There are three grounds upon which a Bankruptcy can be annulled;
- That the bankruptcy order should never have been made. This is fairly difficult and in practice is a very rare basis for an application. This applies to a situation where for instance there was no debt outstanding or whether the debt has already been paid, and the Bankruptcy Order was therefore wrongly made.
- The debts and expenses of the bankruptcy have been paid or secured in full to the satisfaction of the court.
- If an undischarged bankruptcy makes an agreement with its creditors to enter into an Individual Voluntary Arrangement (IVA).
The information on this page will concentrate upon the second ground which is much more commonly used.
However, in the event of making an application to annul on the first ground, it is always necessary to obtain the opinion of Insolvency Counsel as to whether there are realistic prospects of success.
In relation to making an application to annul the bankruptcy on the second ground, this will require all the debts and expenses of the bankruptcy to be paid off in full. This will include the Official Receiver’s or Trustee in Bankruptcy’s costs including their legal fees and other expenses for administering the bankruptcy up until the date of annulment.

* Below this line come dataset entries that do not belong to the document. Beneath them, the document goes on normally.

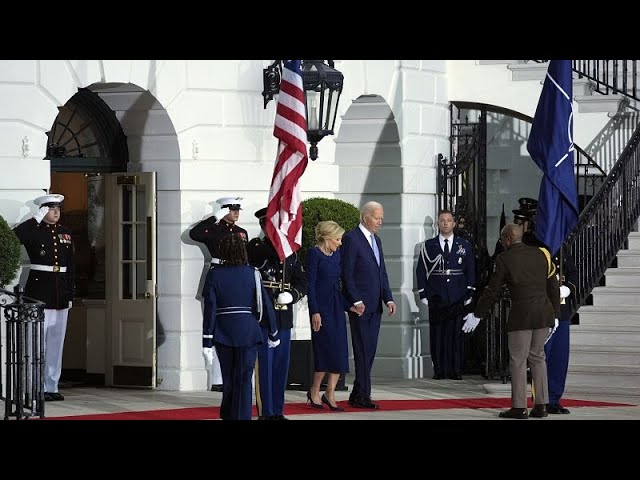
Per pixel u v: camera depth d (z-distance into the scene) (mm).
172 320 35906
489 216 49156
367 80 39094
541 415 30141
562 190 32719
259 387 28984
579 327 36438
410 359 40375
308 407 31812
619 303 37375
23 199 33344
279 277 30031
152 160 36094
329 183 38062
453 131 42906
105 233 36594
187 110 35719
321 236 31281
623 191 39031
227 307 27250
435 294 39750
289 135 31750
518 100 42750
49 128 33500
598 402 33469
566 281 32812
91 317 36938
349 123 40219
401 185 40312
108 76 34375
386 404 32844
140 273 36156
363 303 31859
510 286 30188
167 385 35875
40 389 29062
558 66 33031
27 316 28812
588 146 43531
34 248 33406
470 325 30562
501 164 48938
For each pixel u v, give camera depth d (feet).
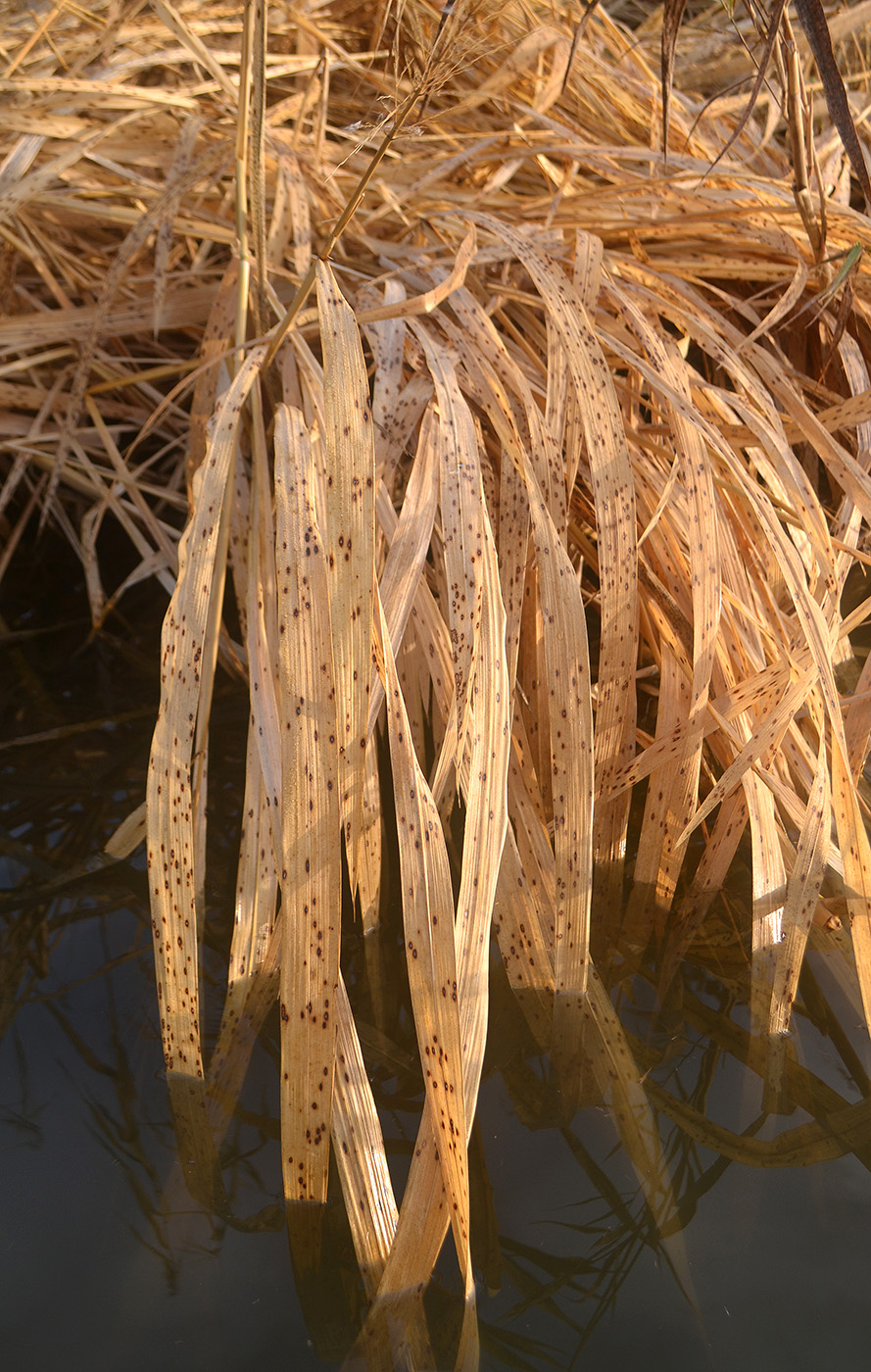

Raising money to annul bankruptcy on grounds of payment of the debts and expenses of the bankruptcy in full.
There are several methods of raising the money. This may be from family and friends.
However, commonly this is by way of specialist finance known as annulment finance. Only a number of specialist lenders provide this sort of facility.
The raising of the monies is normally based upon a property which has substantial equity in it. Normally the loan can be raised at 65% loan to value, e.g., if your property has a value of £500,000, a loan of up to £325,000 may be raised.
Annulment finance is typically bridging finance and relatively expensive. There would be an arrangement fee of around £5,000.
There will also typically be monthly interest which is rolled up until the loan is paid off. The rolled-up interest is typically over a 6 – 12-month period. Interest can be quite high and sometimes over 20% per annum. The benefit of annulling a bankruptcy in this way is to allow the bankrupt to retain control of the sale of the property rather than allow the Trustee in Bankruptcy to carry out a forced sale at a lower value.
There are a number of specialist brokers who can assist with the raising of this type of finance who we can recommend. They are not connected to this firm and we do not have any financial arrangements with them.
Annulment finance is typically bridging finance and the commercial expediency is to pay off the bridging loan as soon as reasonably possible. This can be by way of remortgaging the property at normal commercial rates – following the ending of the bankruptcy order, or alternatively by selling the property.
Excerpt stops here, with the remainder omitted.